Thursday, September 20, 2012

Desperately Seeking Distances


One of the most shocking things about astronomy is that when we take a
picture of celestial objects in the night sky, we have very little
idea how far away they are.  This is utterly different from everyday
life, where our brain automatically processes distance-related clues
and instantly supplies us with correct judgements.  The brain knows
the true sizes of everyday objects, so it can use the apparent size
of, say, a car to infer its distance: the smaller the car appears, the
further away it must be.  The same can be done with the apparent
brightness of lights: if we see headlights but they appear faint, we
know the car is still far away.

But in astronomy, we can only figure out the true sizes and distances
of things with a lot of effort.  One difficulty is simply that
everything is so far away: apart from the Sun, no star is close enough
to ever appear larger than a point, so we can't judge their distances
by their apparent sizes.  Another difficulty is that the universe is
far less standardized than our man-made world: most cars have more or
less the same true size, but stars and galaxies come in a vast range
of intrinsic sizes, preventing us from forming a rule of thumb about
"if it appears this big, it must be about that far away."  Imagine if
some trickster built a 50-foot iPad, faithful in every detail.  If you
mistook it for a real iPad, you would guess that it's much closer to
you than it really is.  The universe is full of the equivalents of
50-foot iPads---stars 100 to 1000 times bigger in diameter and
millions of times bigger in volume than our Sun---as well a
50-millimeter iPads---dwarf galaxies containing thousands of times
fewer stars than does our own Milky Way galaxy.

Data entries:
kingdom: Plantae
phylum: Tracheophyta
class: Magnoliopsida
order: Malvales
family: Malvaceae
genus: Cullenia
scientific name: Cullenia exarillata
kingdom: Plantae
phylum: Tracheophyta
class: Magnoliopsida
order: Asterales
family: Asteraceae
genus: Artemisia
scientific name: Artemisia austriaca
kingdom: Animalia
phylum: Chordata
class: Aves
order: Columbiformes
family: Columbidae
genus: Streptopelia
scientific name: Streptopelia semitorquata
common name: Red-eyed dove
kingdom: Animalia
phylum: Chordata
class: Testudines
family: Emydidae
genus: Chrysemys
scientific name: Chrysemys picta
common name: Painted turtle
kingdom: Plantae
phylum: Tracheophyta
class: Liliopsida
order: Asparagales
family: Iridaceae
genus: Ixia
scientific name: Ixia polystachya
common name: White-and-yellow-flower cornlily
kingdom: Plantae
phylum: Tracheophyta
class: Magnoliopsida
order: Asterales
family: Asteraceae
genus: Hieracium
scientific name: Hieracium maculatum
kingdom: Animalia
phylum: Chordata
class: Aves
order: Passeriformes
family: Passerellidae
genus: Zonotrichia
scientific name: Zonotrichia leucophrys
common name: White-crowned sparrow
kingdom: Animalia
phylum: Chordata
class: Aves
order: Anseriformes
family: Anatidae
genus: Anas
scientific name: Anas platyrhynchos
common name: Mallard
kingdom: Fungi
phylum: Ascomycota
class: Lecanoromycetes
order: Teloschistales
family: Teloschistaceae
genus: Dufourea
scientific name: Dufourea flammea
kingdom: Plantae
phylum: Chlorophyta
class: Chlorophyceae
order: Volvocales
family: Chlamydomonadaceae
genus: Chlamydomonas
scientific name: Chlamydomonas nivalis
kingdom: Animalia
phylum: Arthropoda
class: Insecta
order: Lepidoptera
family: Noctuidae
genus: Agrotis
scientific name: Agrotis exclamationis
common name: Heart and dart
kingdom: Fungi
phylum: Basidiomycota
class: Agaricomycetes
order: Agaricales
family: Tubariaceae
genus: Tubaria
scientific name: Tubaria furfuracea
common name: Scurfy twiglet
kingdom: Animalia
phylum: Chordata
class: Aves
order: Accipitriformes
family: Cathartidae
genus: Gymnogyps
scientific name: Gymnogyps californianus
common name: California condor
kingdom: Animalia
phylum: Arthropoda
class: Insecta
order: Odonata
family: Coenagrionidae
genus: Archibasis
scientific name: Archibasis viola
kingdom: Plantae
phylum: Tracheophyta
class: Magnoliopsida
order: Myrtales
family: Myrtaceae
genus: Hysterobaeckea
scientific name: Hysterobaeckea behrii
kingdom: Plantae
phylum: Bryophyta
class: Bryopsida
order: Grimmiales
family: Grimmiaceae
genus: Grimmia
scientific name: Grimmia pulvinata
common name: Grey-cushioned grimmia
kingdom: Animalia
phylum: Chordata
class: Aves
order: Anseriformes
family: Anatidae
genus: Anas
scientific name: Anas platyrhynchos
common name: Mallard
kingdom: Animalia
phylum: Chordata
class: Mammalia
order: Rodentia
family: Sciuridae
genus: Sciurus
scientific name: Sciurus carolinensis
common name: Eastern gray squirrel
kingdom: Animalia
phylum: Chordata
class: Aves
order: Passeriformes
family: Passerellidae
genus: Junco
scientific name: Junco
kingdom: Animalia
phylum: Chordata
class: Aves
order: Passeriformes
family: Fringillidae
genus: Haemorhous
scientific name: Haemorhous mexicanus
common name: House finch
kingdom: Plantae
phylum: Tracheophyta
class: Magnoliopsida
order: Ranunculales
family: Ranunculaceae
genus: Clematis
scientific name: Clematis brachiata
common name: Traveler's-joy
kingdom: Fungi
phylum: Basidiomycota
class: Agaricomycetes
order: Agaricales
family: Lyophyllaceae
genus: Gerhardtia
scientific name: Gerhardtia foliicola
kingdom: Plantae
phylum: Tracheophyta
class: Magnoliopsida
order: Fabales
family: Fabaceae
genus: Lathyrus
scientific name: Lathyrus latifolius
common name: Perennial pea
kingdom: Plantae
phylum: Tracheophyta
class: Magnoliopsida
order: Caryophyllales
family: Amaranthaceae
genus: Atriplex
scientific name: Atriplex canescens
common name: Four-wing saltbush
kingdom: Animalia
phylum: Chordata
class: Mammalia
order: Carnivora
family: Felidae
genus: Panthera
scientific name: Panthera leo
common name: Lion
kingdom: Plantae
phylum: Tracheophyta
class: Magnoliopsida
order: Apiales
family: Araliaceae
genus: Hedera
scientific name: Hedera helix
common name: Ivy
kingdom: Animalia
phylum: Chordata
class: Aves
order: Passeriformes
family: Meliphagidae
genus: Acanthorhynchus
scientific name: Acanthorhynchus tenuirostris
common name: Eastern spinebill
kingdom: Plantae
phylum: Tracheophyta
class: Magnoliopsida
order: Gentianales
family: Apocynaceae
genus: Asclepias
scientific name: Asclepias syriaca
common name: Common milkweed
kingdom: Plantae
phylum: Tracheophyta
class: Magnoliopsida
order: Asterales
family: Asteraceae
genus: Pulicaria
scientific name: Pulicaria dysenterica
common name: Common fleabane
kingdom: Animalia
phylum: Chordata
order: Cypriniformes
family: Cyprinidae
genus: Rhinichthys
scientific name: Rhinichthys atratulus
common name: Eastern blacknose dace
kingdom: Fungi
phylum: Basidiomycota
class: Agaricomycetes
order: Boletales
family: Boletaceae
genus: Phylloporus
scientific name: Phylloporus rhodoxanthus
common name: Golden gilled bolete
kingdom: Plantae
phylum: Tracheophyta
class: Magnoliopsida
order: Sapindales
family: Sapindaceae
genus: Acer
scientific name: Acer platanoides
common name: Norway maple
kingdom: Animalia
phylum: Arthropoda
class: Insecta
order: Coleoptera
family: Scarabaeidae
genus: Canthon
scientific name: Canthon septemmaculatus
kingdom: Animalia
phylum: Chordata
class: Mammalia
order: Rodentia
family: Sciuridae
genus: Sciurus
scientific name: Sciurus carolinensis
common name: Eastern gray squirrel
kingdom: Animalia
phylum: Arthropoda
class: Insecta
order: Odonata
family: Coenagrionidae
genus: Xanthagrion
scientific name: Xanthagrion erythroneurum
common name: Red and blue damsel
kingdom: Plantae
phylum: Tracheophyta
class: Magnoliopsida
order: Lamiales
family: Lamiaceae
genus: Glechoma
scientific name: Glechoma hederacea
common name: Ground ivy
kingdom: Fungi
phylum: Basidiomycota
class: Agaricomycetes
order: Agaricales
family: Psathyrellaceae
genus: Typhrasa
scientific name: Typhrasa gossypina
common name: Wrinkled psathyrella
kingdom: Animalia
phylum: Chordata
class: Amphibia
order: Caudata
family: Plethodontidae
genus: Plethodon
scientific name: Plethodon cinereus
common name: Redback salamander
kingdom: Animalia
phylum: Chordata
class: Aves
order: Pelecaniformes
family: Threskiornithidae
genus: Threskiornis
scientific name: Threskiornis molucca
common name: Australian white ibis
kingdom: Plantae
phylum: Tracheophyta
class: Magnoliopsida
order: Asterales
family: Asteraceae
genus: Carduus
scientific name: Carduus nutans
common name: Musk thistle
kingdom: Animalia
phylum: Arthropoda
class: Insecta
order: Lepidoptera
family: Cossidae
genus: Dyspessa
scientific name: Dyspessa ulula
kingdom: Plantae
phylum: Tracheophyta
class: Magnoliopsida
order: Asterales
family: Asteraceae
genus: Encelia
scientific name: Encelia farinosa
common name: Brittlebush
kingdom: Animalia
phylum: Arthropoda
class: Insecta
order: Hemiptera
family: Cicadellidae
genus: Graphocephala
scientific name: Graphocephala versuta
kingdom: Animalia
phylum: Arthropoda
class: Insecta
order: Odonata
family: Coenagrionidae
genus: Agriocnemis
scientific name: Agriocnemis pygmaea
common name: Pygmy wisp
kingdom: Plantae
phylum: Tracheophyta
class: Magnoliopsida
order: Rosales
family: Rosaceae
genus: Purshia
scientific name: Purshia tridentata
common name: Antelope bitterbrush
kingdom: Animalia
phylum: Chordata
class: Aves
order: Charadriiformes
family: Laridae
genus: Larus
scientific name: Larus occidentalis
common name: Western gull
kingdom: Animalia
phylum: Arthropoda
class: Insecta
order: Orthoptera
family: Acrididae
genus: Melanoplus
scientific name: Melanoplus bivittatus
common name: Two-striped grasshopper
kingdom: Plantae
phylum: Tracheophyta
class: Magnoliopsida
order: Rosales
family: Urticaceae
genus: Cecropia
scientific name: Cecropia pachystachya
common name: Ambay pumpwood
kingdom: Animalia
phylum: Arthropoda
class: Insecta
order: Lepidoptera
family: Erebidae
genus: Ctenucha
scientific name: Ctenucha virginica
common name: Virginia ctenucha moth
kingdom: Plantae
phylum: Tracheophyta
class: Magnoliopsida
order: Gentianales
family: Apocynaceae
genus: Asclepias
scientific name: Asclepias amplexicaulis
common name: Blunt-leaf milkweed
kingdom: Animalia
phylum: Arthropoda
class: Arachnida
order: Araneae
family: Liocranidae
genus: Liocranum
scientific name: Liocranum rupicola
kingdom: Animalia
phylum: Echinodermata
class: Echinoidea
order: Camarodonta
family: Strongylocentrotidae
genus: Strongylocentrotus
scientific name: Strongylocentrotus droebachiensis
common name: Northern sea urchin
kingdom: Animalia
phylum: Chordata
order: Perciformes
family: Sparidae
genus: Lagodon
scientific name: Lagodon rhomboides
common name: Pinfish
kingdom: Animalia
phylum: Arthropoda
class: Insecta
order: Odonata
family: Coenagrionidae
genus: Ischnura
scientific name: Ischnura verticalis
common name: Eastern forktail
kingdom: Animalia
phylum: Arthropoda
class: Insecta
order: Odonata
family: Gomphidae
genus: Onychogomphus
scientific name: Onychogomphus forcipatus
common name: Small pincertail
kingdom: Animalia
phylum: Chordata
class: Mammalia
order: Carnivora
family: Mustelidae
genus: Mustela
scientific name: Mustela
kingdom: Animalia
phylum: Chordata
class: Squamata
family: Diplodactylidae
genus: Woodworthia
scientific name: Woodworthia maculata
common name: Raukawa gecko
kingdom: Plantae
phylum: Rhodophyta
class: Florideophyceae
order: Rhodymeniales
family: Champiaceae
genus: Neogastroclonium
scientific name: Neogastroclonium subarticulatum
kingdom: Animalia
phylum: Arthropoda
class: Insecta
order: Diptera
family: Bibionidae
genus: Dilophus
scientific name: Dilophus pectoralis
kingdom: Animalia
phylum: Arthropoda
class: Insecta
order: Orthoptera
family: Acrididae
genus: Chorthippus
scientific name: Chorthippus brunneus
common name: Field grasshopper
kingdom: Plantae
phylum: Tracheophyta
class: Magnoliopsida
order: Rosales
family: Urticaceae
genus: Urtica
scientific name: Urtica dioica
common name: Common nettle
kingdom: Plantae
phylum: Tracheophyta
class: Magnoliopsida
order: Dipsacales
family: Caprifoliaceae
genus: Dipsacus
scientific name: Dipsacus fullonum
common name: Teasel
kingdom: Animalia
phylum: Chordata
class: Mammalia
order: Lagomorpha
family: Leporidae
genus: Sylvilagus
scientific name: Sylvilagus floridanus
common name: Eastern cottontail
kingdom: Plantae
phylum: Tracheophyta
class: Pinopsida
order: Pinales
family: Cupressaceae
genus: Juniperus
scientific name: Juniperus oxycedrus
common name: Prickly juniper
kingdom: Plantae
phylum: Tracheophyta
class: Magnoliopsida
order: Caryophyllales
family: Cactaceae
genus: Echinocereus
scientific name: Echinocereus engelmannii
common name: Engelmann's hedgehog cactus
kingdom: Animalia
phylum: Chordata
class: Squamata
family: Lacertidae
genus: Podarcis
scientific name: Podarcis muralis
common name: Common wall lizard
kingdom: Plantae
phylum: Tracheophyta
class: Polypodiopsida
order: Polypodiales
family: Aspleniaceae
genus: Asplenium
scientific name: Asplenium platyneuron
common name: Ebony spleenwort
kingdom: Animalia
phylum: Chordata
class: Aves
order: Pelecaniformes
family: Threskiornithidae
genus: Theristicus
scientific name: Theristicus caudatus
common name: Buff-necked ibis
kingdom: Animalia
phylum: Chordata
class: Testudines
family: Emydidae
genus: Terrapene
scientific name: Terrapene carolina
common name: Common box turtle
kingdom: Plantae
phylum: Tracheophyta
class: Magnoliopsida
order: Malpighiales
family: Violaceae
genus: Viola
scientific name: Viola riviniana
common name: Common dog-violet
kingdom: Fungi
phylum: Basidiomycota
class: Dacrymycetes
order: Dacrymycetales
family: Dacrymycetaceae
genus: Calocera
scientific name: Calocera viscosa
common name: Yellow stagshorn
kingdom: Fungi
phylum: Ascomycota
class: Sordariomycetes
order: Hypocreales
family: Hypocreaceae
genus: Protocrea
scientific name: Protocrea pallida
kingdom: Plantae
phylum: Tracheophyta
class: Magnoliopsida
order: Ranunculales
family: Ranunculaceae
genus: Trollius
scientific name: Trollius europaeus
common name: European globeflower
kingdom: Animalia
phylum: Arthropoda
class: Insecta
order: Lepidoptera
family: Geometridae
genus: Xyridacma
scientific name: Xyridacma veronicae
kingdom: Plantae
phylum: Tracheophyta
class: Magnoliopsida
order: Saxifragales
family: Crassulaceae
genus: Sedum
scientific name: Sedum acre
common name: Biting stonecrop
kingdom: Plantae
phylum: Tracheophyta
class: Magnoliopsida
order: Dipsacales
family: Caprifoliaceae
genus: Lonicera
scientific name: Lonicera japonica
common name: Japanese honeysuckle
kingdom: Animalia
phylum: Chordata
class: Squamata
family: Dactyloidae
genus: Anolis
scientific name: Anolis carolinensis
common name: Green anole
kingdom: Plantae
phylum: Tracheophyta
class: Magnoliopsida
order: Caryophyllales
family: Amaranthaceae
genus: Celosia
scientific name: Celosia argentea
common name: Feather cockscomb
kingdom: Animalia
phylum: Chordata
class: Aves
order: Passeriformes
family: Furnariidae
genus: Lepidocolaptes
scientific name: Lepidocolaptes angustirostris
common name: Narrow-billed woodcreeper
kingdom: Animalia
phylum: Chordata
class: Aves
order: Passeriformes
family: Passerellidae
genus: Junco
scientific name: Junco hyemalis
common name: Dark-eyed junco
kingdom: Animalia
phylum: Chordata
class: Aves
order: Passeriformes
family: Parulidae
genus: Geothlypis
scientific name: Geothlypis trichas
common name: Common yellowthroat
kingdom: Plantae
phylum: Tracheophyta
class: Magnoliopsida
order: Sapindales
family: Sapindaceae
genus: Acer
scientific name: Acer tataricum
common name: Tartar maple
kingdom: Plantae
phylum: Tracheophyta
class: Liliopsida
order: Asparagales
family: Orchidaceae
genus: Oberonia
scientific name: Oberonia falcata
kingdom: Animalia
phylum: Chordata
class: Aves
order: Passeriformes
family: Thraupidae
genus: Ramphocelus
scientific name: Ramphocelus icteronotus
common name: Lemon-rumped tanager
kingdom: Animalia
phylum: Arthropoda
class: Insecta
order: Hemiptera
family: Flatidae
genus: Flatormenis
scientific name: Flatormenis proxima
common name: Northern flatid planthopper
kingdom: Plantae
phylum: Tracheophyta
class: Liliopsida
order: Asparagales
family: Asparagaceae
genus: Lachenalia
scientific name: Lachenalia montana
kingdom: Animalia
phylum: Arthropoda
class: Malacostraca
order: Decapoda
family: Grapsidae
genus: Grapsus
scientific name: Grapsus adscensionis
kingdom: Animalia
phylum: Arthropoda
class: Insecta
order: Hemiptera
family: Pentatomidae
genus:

SET TASK: Quote the passage on astronomical distances, beginning at the words "One of the most" and stopping after "still far away.".

RESPONSE TO THE TASK:
One of the most shocking things about astronomy is that when we take a
picture of celestial objects in the night sky, we have very little
idea how far away they are.  This is utterly different from everyday
life, where our brain automatically processes distance-related clues
and instantly supplies us with correct judgements.  The brain knows
the true sizes of everyday objects, so it can use the apparent size
of, say, a car to infer its distance: the smaller the car appears, the
further away it must be.  The same can be done with the apparent
brightness of lights: if we see headlights but they appear faint, we
know the car is still far away.